PROBLEM TO WORK ON — Convert the lines below into a Markdown table with two columns, No. and Text, giving each line its own numbered row and leaving out the blank lines.

DATA —
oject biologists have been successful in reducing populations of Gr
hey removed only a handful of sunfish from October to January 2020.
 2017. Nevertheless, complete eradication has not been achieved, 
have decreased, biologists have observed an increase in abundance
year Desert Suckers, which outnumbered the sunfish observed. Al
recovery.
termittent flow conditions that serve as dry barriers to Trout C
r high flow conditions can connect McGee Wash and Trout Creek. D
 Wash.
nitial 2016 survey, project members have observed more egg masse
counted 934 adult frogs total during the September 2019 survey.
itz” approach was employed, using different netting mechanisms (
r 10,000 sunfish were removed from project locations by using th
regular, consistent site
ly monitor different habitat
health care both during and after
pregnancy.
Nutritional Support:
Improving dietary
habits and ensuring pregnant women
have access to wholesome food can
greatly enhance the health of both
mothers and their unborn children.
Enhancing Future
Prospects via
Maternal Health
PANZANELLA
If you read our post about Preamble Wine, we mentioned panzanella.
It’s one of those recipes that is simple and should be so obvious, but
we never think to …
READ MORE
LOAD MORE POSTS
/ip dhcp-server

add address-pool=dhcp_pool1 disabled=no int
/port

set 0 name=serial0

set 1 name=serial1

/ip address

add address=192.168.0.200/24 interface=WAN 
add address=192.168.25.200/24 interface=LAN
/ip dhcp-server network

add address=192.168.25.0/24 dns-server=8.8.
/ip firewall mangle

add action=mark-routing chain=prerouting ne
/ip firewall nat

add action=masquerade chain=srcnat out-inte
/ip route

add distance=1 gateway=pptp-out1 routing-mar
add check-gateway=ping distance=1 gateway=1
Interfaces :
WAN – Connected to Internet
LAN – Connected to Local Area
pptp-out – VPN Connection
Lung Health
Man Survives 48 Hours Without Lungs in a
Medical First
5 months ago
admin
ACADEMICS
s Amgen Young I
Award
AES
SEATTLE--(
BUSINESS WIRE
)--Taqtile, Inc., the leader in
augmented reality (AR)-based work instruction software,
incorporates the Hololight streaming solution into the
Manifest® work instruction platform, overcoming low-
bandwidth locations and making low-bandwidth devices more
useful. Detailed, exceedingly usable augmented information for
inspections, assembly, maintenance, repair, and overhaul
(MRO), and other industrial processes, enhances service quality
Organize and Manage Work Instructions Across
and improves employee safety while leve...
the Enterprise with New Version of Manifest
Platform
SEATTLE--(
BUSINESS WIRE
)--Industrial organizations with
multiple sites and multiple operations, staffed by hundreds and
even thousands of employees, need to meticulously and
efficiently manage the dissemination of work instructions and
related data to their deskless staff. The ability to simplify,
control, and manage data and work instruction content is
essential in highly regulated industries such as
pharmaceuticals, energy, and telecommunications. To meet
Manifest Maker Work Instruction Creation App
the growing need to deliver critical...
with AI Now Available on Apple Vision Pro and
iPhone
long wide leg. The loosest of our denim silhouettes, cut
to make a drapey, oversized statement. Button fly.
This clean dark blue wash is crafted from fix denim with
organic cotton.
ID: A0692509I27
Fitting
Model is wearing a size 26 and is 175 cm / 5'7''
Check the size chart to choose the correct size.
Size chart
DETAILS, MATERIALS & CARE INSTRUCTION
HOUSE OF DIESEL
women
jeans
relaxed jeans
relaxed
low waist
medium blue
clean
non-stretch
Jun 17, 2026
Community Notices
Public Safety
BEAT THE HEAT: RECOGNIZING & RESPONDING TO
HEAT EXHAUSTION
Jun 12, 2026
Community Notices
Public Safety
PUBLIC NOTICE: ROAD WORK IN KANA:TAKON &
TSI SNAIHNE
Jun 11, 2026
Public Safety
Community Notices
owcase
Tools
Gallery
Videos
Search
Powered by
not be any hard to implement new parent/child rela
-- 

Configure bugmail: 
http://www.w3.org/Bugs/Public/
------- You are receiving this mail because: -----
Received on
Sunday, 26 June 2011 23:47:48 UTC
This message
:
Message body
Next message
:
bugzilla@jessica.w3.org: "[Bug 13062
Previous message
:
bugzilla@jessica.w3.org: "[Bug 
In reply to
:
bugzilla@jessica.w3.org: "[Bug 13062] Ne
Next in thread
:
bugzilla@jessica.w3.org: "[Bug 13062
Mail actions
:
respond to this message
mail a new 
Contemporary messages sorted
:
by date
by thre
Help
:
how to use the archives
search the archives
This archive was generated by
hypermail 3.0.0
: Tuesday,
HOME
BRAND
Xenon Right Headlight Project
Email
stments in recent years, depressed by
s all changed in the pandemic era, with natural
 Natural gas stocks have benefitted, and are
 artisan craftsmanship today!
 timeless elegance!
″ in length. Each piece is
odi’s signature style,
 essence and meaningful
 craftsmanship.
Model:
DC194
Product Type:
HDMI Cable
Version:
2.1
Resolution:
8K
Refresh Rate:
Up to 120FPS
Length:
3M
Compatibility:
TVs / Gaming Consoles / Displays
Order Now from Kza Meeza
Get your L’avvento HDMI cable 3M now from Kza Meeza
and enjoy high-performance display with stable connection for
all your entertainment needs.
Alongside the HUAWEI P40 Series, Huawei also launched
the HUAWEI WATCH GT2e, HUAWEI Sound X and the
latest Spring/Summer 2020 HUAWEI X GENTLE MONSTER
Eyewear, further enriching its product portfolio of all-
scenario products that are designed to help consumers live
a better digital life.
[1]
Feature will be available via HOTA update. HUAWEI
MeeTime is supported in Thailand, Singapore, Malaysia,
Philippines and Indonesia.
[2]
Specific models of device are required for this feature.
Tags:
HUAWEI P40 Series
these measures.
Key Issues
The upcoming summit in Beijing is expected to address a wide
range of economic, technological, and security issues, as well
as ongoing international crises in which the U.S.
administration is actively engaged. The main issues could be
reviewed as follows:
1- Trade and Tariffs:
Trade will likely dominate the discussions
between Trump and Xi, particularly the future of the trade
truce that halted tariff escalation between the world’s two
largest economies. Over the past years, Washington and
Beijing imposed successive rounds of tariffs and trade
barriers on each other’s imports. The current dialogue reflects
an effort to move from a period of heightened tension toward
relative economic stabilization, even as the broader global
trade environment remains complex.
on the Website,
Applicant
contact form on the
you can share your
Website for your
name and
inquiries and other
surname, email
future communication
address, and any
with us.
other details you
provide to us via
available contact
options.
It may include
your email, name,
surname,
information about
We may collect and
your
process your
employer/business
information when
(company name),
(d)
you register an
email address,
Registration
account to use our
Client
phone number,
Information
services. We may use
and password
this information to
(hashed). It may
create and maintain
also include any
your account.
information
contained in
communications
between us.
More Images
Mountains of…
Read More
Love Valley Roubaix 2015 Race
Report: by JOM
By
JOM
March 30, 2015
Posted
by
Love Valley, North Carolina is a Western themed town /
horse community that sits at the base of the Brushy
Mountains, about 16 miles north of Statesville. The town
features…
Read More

SOLUTION FOR THIS PROBLEM —
| No. | Text |
|---|---|
| 1 | oject biologists have been successful in reducing populations of Gr |
| 2 | hey removed only a handful of sunfish from October to January 2020. |
| 3 |  2017. Nevertheless, complete eradication has not been achieved,  |
| 4 | have decreased, biologists have observed an increase in abundance |
| 5 | year Desert Suckers, which outnumbered the sunfish observed. Al |
| 6 | recovery. |
| 7 | termittent flow conditions that serve as dry barriers to Trout C |
| 8 | r high flow conditions can connect McGee Wash and Trout Creek. D |
| 9 |  Wash. |
| 10 | nitial 2016 survey, project members have observed more egg masse |
| 11 | counted 934 adult frogs total during the September 2019 survey. |
| 12 | itz” approach was employed, using different netting mechanisms ( |
| 13 | r 10,000 sunfish were removed from project locations by using th |
| 14 | regular, consistent site |
| 15 | ly monitor different habitat |
| 16 | health care both during and after |
| 17 | pregnancy. |
| 18 | Nutritional Support: |
| 19 | Improving dietary |
| 20 | habits and ensuring pregnant women |
| 21 | have access to wholesome food can |
| 22 | greatly enhance the health of both |
| 23 | mothers and their unborn children. |
| 24 | Enhancing Future |
| 25 | Prospects via |
| 26 | Maternal Health |
| 27 | PANZANELLA |
| 28 | If you read our post about Preamble Wine, we mentioned panzanella. |
| 29 | It’s one of those recipes that is simple and should be so obvious, but |
| 30 | we never think to … |
| 31 | READ MORE |
| 32 | LOAD MORE POSTS |
| 33 | /ip dhcp-server |
| 34 | add address-pool=dhcp_pool1 disabled=no int |
| 35 | /port |
| 36 | set 0 name=serial0 |
| 37 | set 1 name=serial1 |
| 38 | /ip address |
| 39 | add address=192.168.0.200/24 interface=WAN  |
| 40 | add address=192.168.25.200/24 interface=LAN |
| 41 | /ip dhcp-server network |
| 42 | add address=192.168.25.0/24 dns-server=8.8. |
| 43 | /ip firewall mangle |
| 44 | add action=mark-routing chain=prerouting ne |
| 45 | /ip firewall nat |
| 46 | add action=masquerade chain=srcnat out-inte |
| 47 | /ip route |
| 48 | add distance=1 gateway=pptp-out1 routing-mar |
| 49 | add check-gateway=ping distance=1 gateway=1 |
| 50 | Interfaces : |
| 51 | WAN – Connected to Internet |
| 52 | LAN – Connected to Local Area |
| 53 | pptp-out – VPN Connection |
| 54 | Lung Health |
| 55 | Man Survives 48 Hours Without Lungs in a |
| 56 | Medical First |
| 57 | 5 months ago |
| 58 | admin |
| 59 | ACADEMICS |
| 60 | s Amgen Young I |
| 61 | Award |
| 62 | AES |
| 63 | SEATTLE--( |
| 64 | BUSINESS WIRE |
| 65 | )--Taqtile, Inc., the leader in |
| 66 | augmented reality (AR)-based work instruction software, |
| 67 | incorporates the Hololight streaming solution into the |
| 68 | Manifest® work instruction platform, overcoming low- |
| 69 | bandwidth locations and making low-bandwidth devices more |
| 70 | useful. Detailed, exceedingly usable augmented information for |
| 71 | inspections, assembly, maintenance, repair, and overhaul |
| 72 | (MRO), and other industrial processes, enhances service quality |
| 73 | Organize and Manage Work Instructions Across |
| 74 | and improves employee safety while leve... |
| 75 | the Enterprise with New Version of Manifest |
| 76 | Platform |
| 77 | SEATTLE--( |
| 78 | BUSINESS WIRE |
| 79 | )--Industrial organizations with |
| 80 | multiple sites and multiple operations, staffed by hundreds and |
| 81 | even thousands of employees, need to meticulously and |
| 82 | efficiently manage the dissemination of work instructions and |
| 83 | related data to their deskless staff. The ability to simplify, |
| 84 | control, and manage data and work instruction content is |
| 85 | essential in highly regulated industries such as |
| 86 | pharmaceuticals, energy, and telecommunications. To meet |
| 87 | Manifest Maker Work Instruction Creation App |
| 88 | the growing need to deliver critical... |
| 89 | with AI Now Available on Apple Vision Pro and |
| 90 | iPhone |
| 91 | long wide leg. The loosest of our denim silhouettes, cut |
| 92 | to make a drapey, oversized statement. Button fly. |
| 93 | This clean dark blue wash is crafted from fix denim with |
| 94 | organic cotton. |
| 95 | ID: A0692509I27 |
| 96 | Fitting |
| 97 | Model is wearing a size 26 and is 175 cm / 5'7'' |
| 98 | Check the size chart to choose the correct size. |
| 99 | Size chart |
| 100 | DETAILS, MATERIALS & CARE INSTRUCTION |
| 101 | HOUSE OF DIESEL |
| 102 | women |
| 103 | jeans |
| 104 | relaxed jeans |
| 105 | relaxed |
| 106 | low waist |
| 107 | medium blue |
| 108 | clean |
| 109 | non-stretch |
| 110 | Jun 17, 2026 |
| 111 | Community Notices |
| 112 | Public Safety |
| 113 | BEAT THE HEAT: RECOGNIZING & RESPONDING TO |
| 114 | HEAT EXHAUSTION |
| 115 | Jun 12, 2026 |
| 116 | Community Notices |
| 117 | Public Safety |
| 118 | PUBLIC NOTICE: ROAD WORK IN KANA:TAKON & |
| 119 | TSI SNAIHNE |
| 120 | Jun 11, 2026 |
| 121 | Public Safety |
| 122 | Community Notices |
| 123 | owcase |
| 124 | Tools |
| 125 | Gallery |
| 126 | Videos |
| 127 | Search |
| 128 | Powered by |
| 129 | not be any hard to implement new parent/child rela |
| 130 | --  |
| 131 | Configure bugmail:  |
| 132 | http://www.w3.org/Bugs/Public/ |
| 133 | ------- You are receiving this mail because: ----- |
| 134 | Received on |
| 135 | Sunday, 26 June 2011 23:47:48 UTC |
| 136 | This message |
| 137 | : |
| 138 | Message body |
| 139 | Next message |
| 140 | : |
| 141 | bugzilla@jessica.w3.org: "[Bug 13062 |
| 142 | Previous message |
| 143 | : |
| 144 | bugzilla@jessica.w3.org: "[Bug  |
| 145 | In reply to |
| 146 | : |
| 147 | bugzilla@jessica.w3.org: "[Bug 13062] Ne |
| 148 | Next in thread |
| 149 | : |
| 150 | bugzilla@jessica.w3.org: "[Bug 13062 |
| 151 | Mail actions |
| 152 | : |
| 153 | respond to this message |
| 154 | mail a new  |
| 155 | Contemporary messages sorted |
| 156 | : |
| 157 | by date |
| 158 | by thre |
| 159 | Help |
| 160 | : |
| 161 | how to use the archives |
| 162 | search the archives |
| 163 | This archive was generated by |
| 164 | hypermail 3.0.0 |
| 165 | : Tuesday, |
| 166 | HOME |
| 167 | BRAND |
| 168 | Xenon Right Headlight Project |
| 169 | Email |
| 170 | stments in recent years, depressed by |
| 171 | s all changed in the pandemic era, with natural |
| 172 |  Natural gas stocks have benefitted, and are |
| 173 |  artisan craftsmanship today! |
| 174 |  timeless elegance! |
| 175 | ″ in length. Each piece is |
| 176 | odi’s signature style, |
| 177 |  essence and meaningful |
| 178 |  craftsmanship. |
| 179 | Model: |
| 180 | DC194 |
| 181 | Product Type: |
| 182 | HDMI Cable |
| 183 | Version: |
| 184 | 2.1 |
| 185 | Resolution: |
| 186 | 8K |
| 187 | Refresh Rate: |
| 188 | Up to 120FPS |
| 189 | Length: |
| 190 | 3M |
| 191 | Compatibility: |
| 192 | TVs / Gaming Consoles / Displays |
| 193 | Order Now from Kza Meeza |
| 194 | Get your L’avvento HDMI cable 3M now from Kza Meeza |
| 195 | and enjoy high-performance display with stable connection for |
| 196 | all your entertainment needs. |
| 197 | Alongside the HUAWEI P40 Series, Huawei also launched |
| 198 | the HUAWEI WATCH GT2e, HUAWEI Sound X and the |
| 199 | latest Spring/Summer 2020 HUAWEI X GENTLE MONSTER |
| 200 | Eyewear, further enriching its product portfolio of all- |
| 201 | scenario products that are designed to help consumers live |
| 202 | a better digital life. |
| 203 | [1] |
| 204 | Feature will be available via HOTA update. HUAWEI |
| 205 | MeeTime is supported in Thailand, Singapore, Malaysia, |
| 206 | Philippines and Indonesia. |
| 207 | [2] |
| 208 | Specific models of device are required for this feature. |
| 209 | Tags: |
| 210 | HUAWEI P40 Series |
| 211 | these measures. |
| 212 | Key Issues |
| 213 | The upcoming summit in Beijing is expected to address a wide |
| 214 | range of economic, technological, and security issues, as well |
| 215 | as ongoing international crises in which the U.S. |
| 216 | administration is actively engaged. The main issues could be |
| 217 | reviewed as follows: |
| 218 | 1- Trade and Tariffs: |
| 219 | Trade will likely dominate the discussions |
| 220 | between Trump and Xi, particularly the future of the trade |
| 221 | truce that halted tariff escalation between the world’s two |
| 222 | largest economies. Over the past years, Washington and |
| 223 | Beijing imposed successive rounds of tariffs and trade |
| 224 | barriers on each other’s imports. The current dialogue reflects |
| 225 | an effort to move from a period of heightened tension toward |
| 226 | relative economic stabilization, even as the broader global |
| 227 | trade environment remains complex. |
| 228 | on the Website, |
| 229 | Applicant |
| 230 | contact form on the |
| 231 | you can share your |
| 232 | Website for your |
| 233 | name and |
| 234 | inquiries and other |
| 235 | surname, email |
| 236 | future communication |
| 237 | address, and any |
| 238 | with us. |
| 239 | other details you |
| 240 | provide to us via |
| 241 | available contact |
| 242 | options. |
| 243 | It may include |
| 244 | your email, name, |
| 245 | surname, |
| 246 | information about |
| 247 | We may collect and |
| 248 | your |
| 249 | process your |
| 250 | employer/business |
| 251 | information when |
| 252 | (company name), |
| 253 | (d) |
| 254 | you register an |
| 255 | email address, |
| 256 | Registration |
| 257 | account to use our |
| 258 | Client |
| 259 | phone number, |
| 260 | Information |
| 261 | services. We may use |
| 262 | and password |
| 263 | this information to |
| 264 | (hashed). It may |
| 265 | create and maintain |
| 266 | also include any |
| 267 | your account. |
| 268 | information |
| 269 | contained in |
| 270 | communications |
| 271 | between us. |
| 272 | More Images |
| 273 | Mountains of… |
| 274 | Read More |
| 275 | Love Valley Roubaix 2015 Race |
| 276 | Report: by JOM |
| 277 | By |
| 278 | JOM |
| 279 | March 30, 2015 |
| 280 | Posted |
| 281 | by |
| 282 | Love Valley, North Carolina is a Western themed town / |
| 283 | horse community that sits at the base of the Brushy |
| 284 | Mountains, about 16 miles north of Statesville. The town |
| 285 | features… |
| 286 | Read More |